• **Vorgegebener Text**
Die Lebensgeschichte von Juri Andruchowytsch ist eng verwoben mit der Geschichte der Ukraine seit den sechziger Jahren. Er wurde 1960 in Iwano-Frankiwsk geboren, einem in der Westukraine gelegenen Städtchen, das bis zum Ende des Ersten Weltkriegs zur österreichisch-ungarischen Monarchie gehörte und deren äußersten östlichen Ausläufer gebildet hatte. Aufgrund dieser historischen Konstellation ist Andruchowytschs Familiengeschichte gleichermaßen von ukrainisch-russischen und deutsch-österreichischen Anteilen geprägt, was zum zentralen Gegenstand seines Schreibens wurde.

• **Arbeitsanweisungen**
[1] Gib an, in welchem Jahr und in welcher Stadt Juri Andruchowytsch laut dem Text über ihn geboren wurde.
[2] Führe den Text über Juri Andruchowytsch im Anschluss an seinen letzten Satz weiter.
Die anschließenden Zeilen sind eigenständiges Material und gehören nicht zum Text über Juri Andruchowytsch.

• **Extrahierte Datensätze**
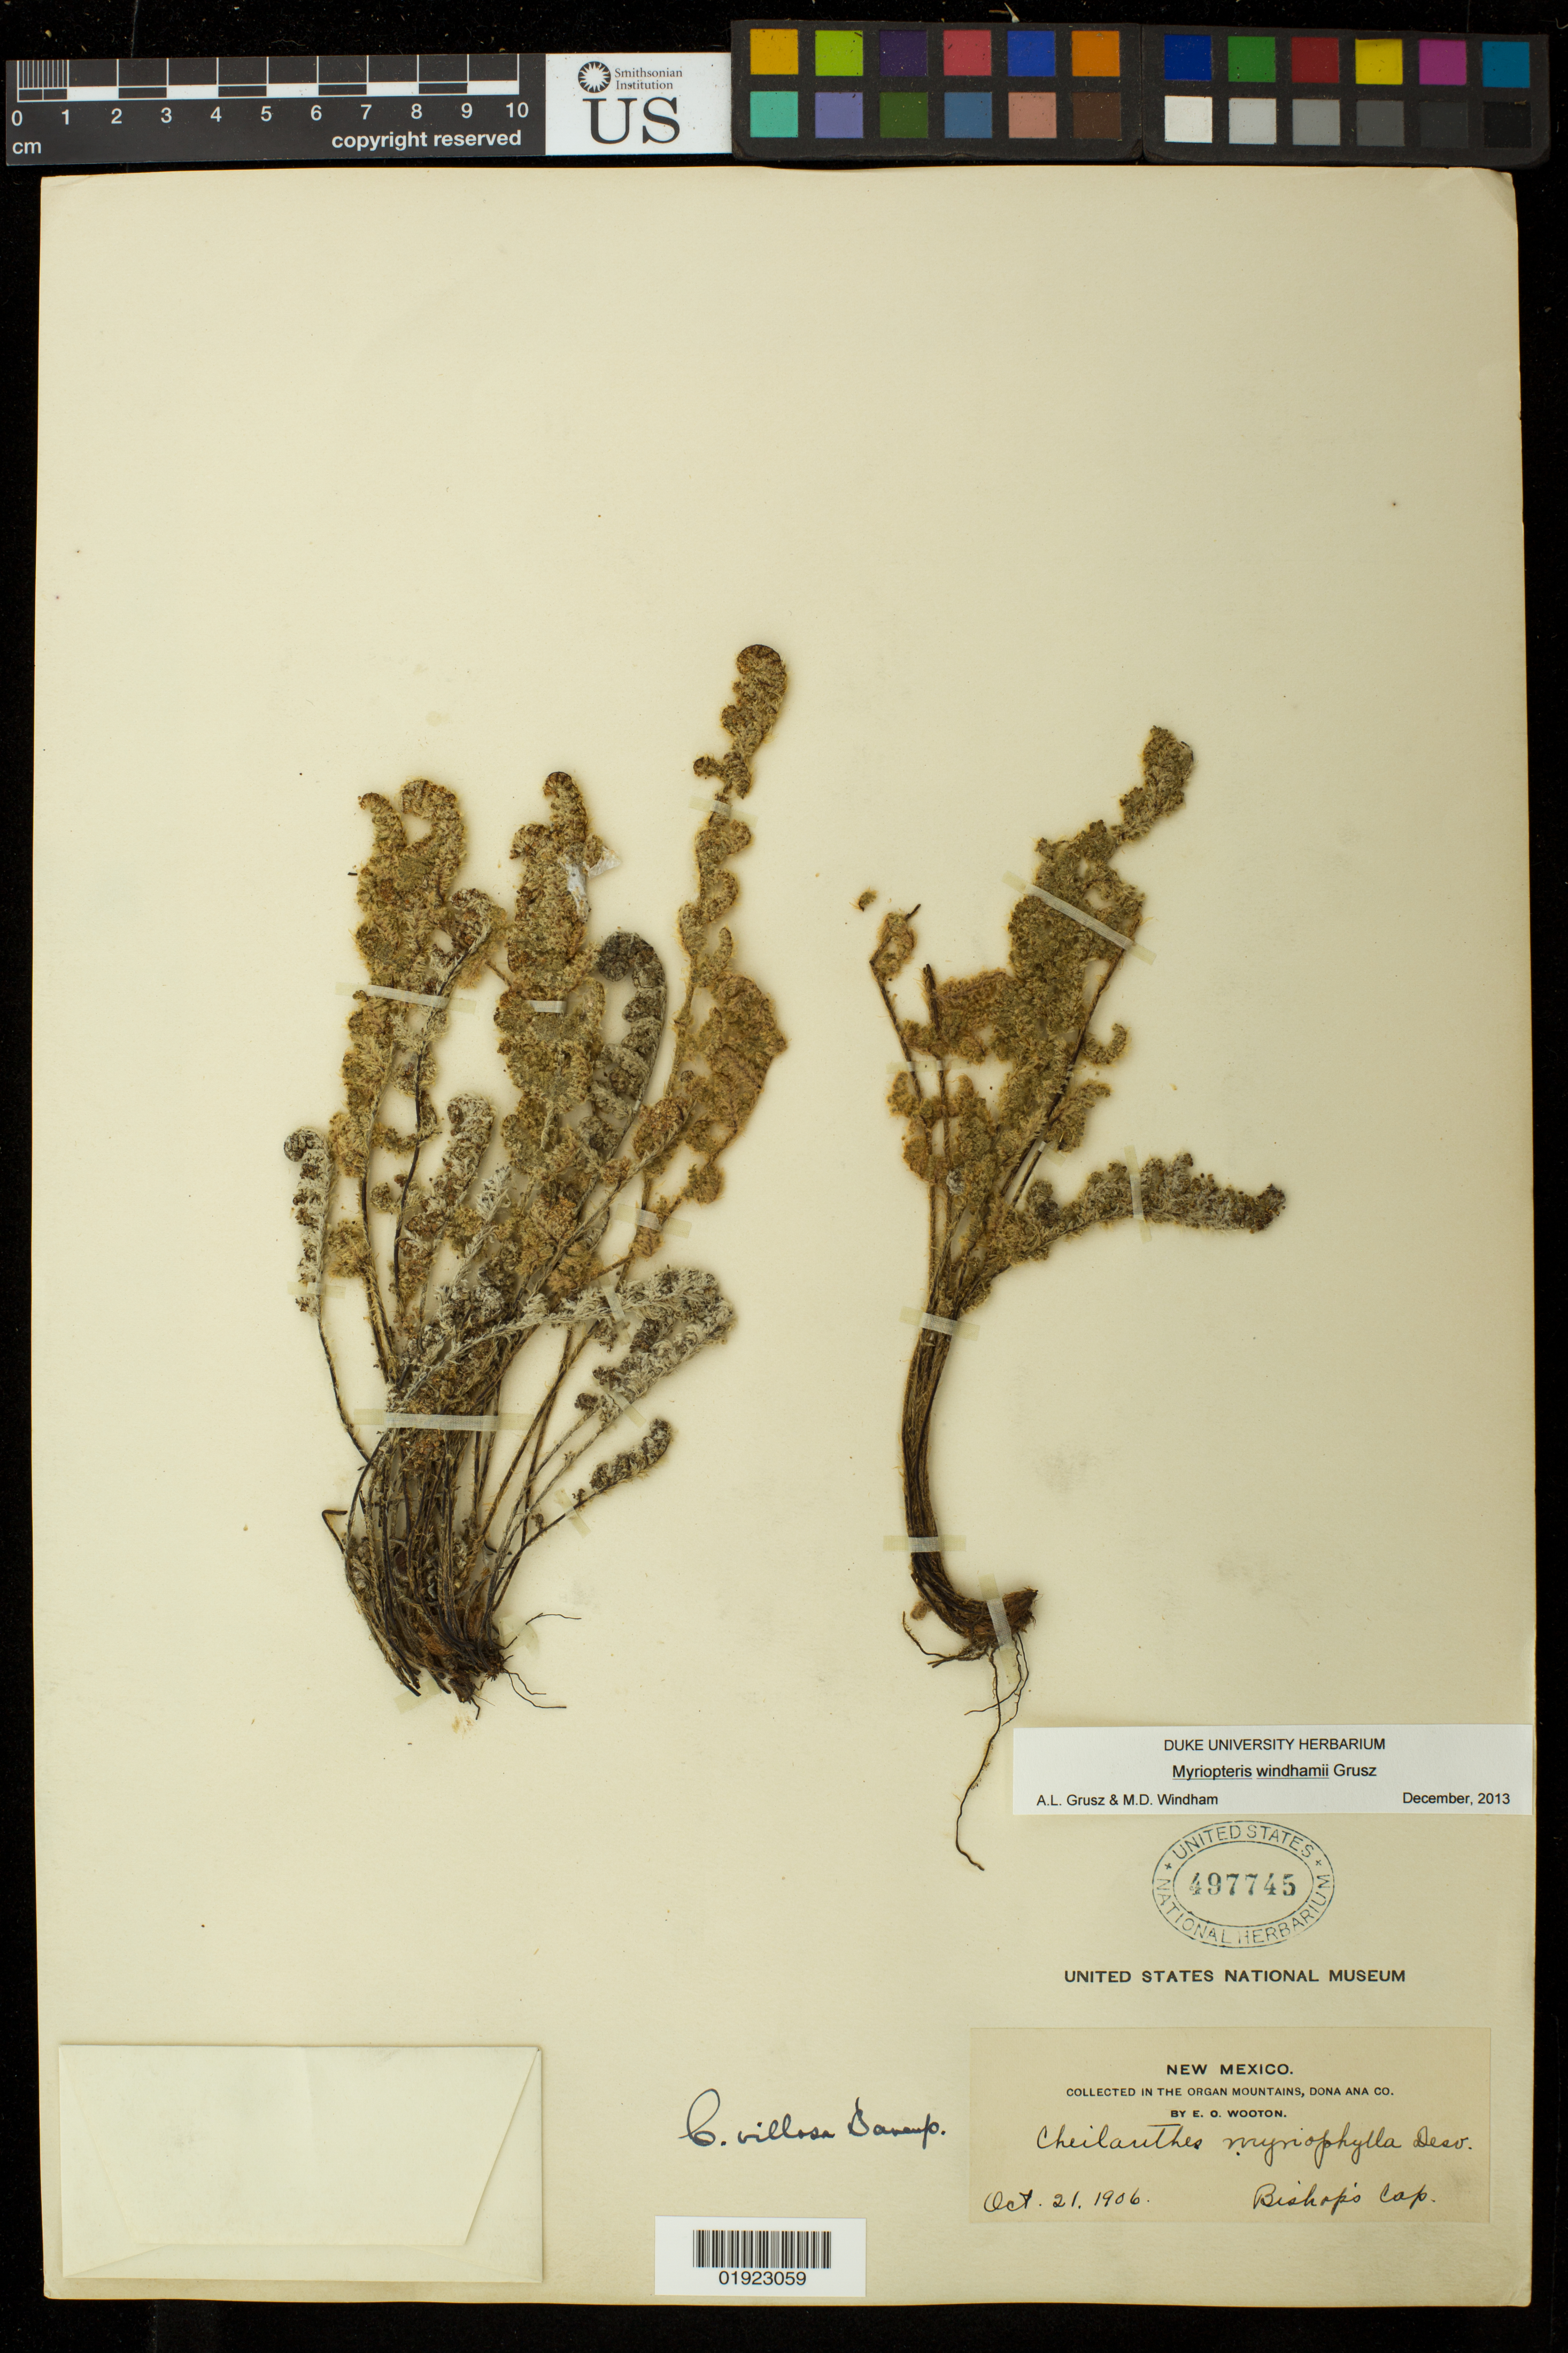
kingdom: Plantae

---

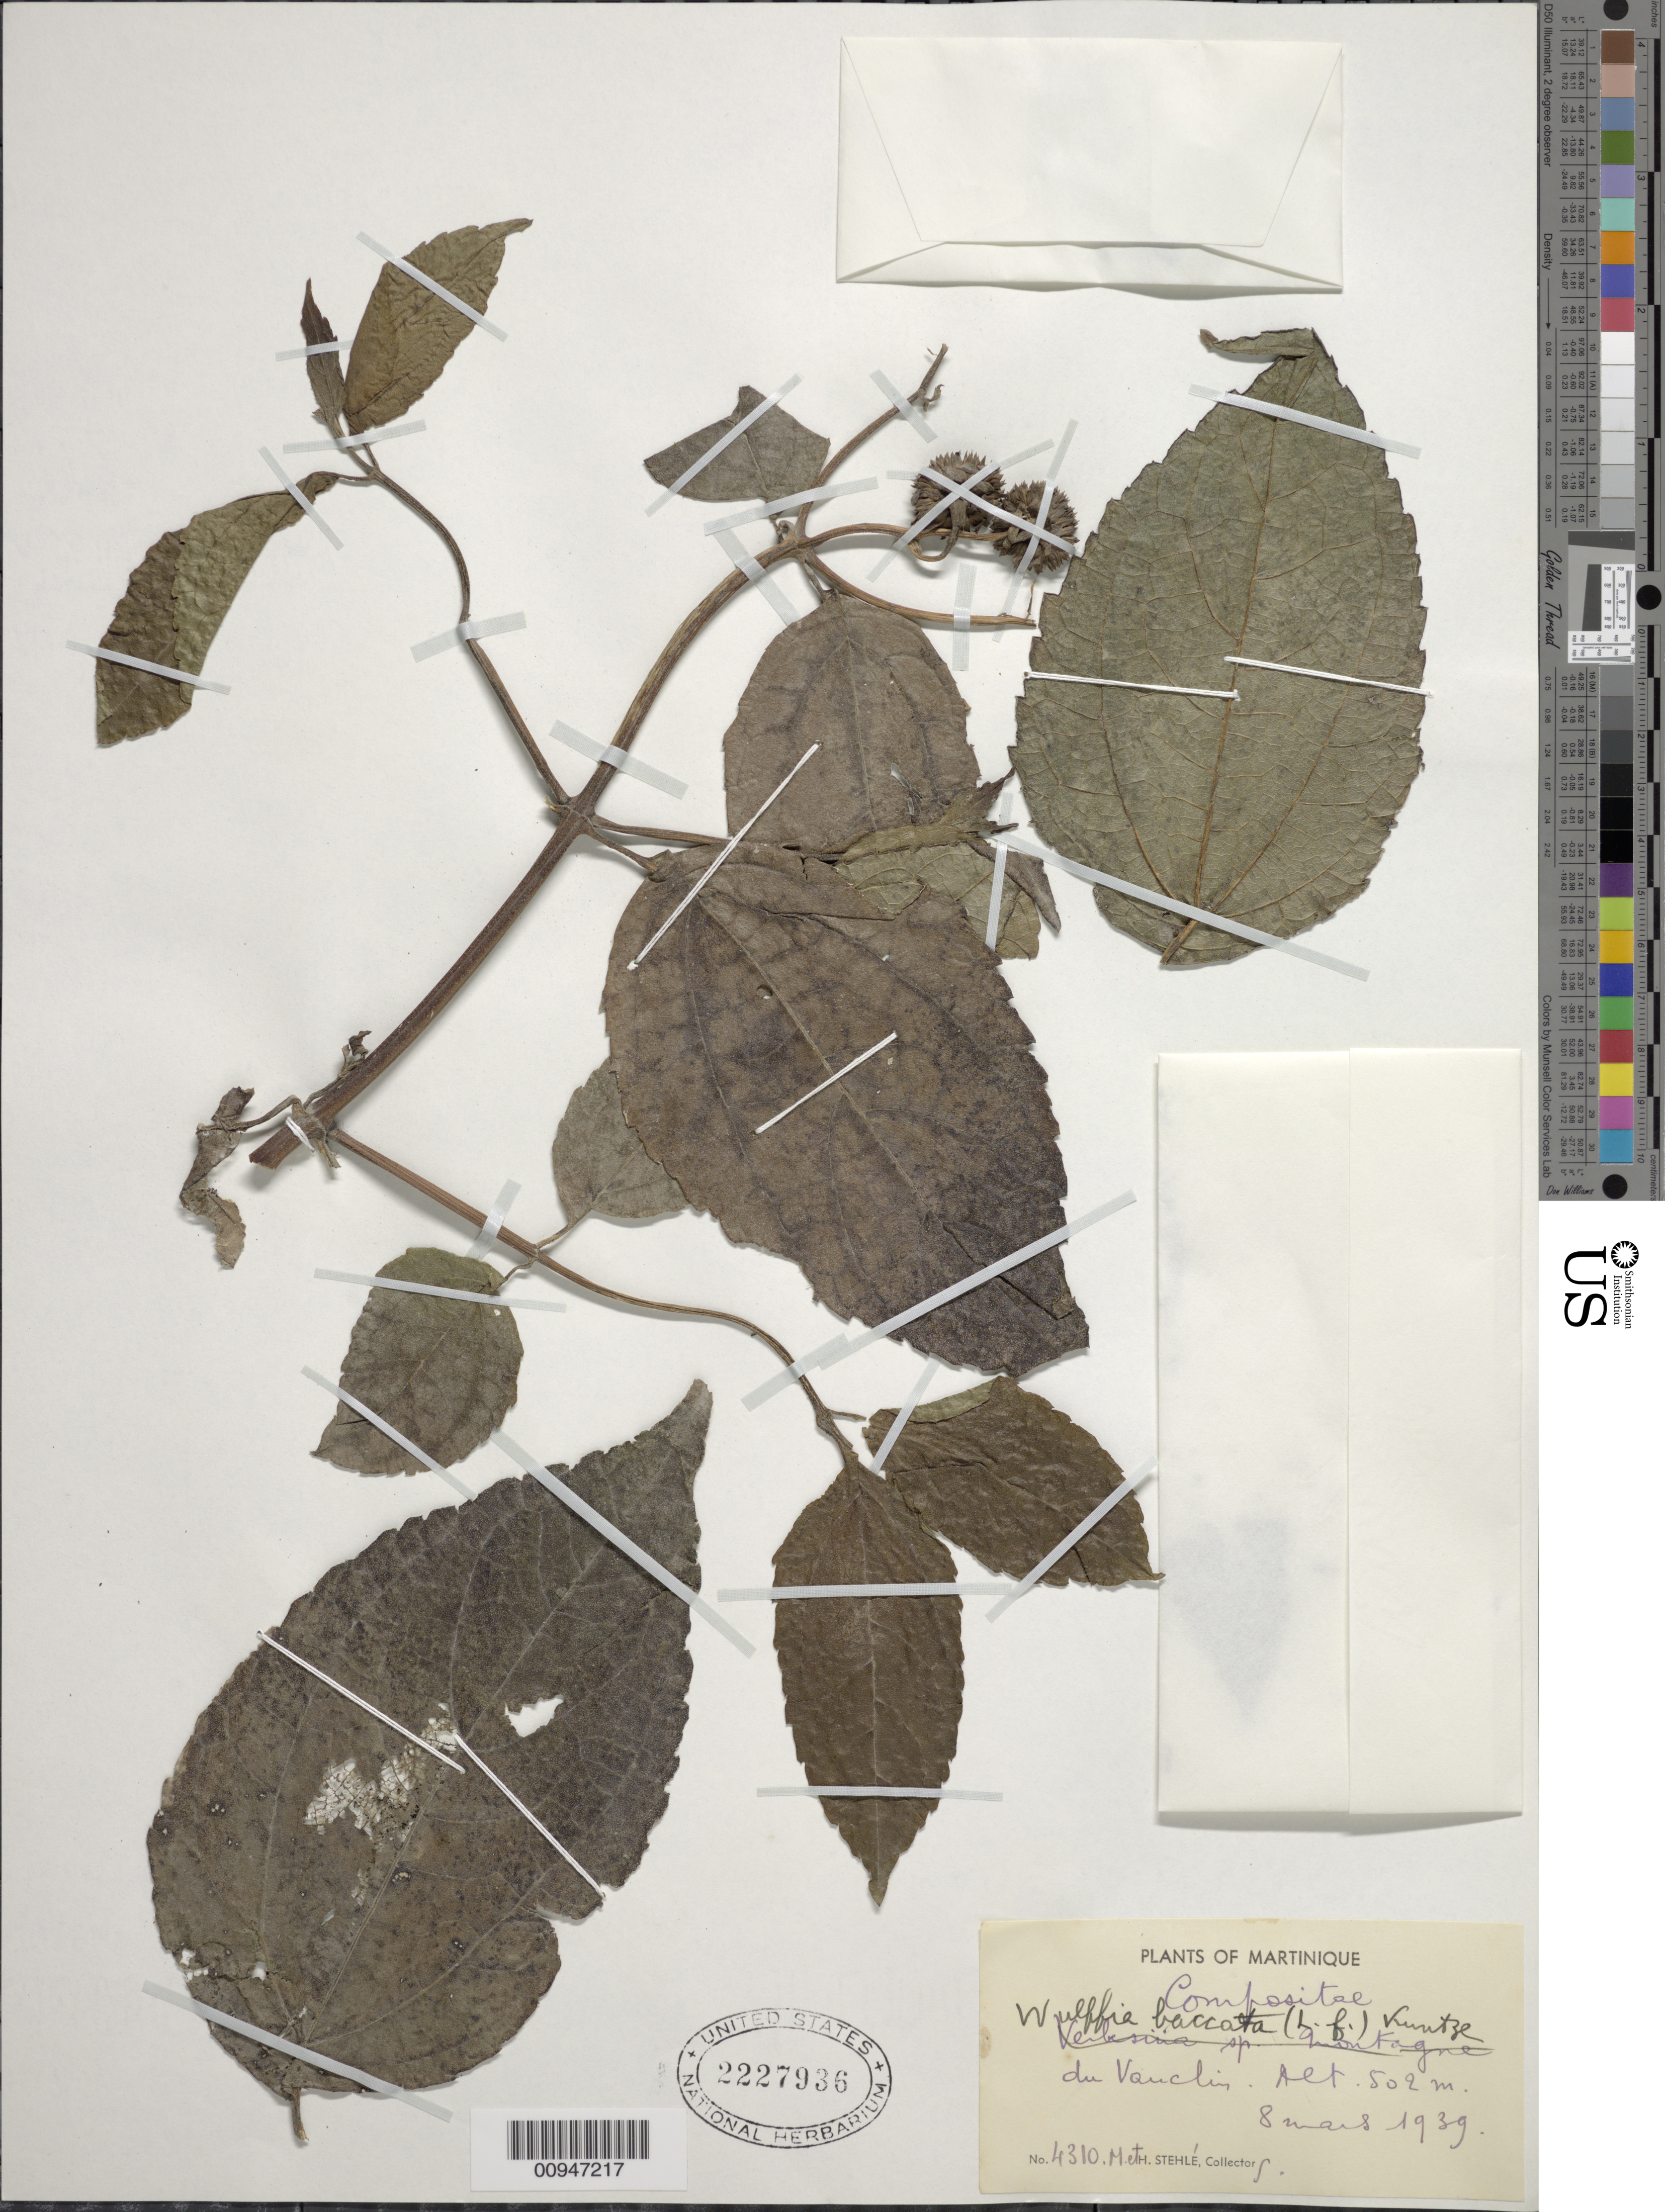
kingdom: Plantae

• **Lösungen zur Übung**
[1] 1960 in Iwano-Frankiwsk.

[2]
Die Suche nach den familiären Wurzeln, Gedanken über die eigene Identität und mithin die geographische Verortung des eigenen Landes in einem Mitteleuropa, dessen West- und Ostgrenzen fließend sind, durchziehen thematisch das schriftstellerische Werk in verschiedenen Formen. Eindrucksvoll ist Andruchowytsch die Verschmelzung der Geographien in dem Roman Zwölf Ringe gelungen, in dem ein österreichischer Fotograf namens Karl-Joseph Zumbrunnen wieder und wieder in die postsowjetische Ukraine reist und von diesem chaotischen Land fasziniert ist. Von ähnlicher Erzählgewalt sind die Essaybände, teilweise zusammen mit dem polnischen Schriftstellerkollegen Andrzej Stasiuk verfasst, in welchen Expeditionen in die Ruinen der ukrainischen Landschaft sich mit Geschichten aus der Väter- und Großväter-Generation zu einem wundersamen Erzählfluss ergänzen.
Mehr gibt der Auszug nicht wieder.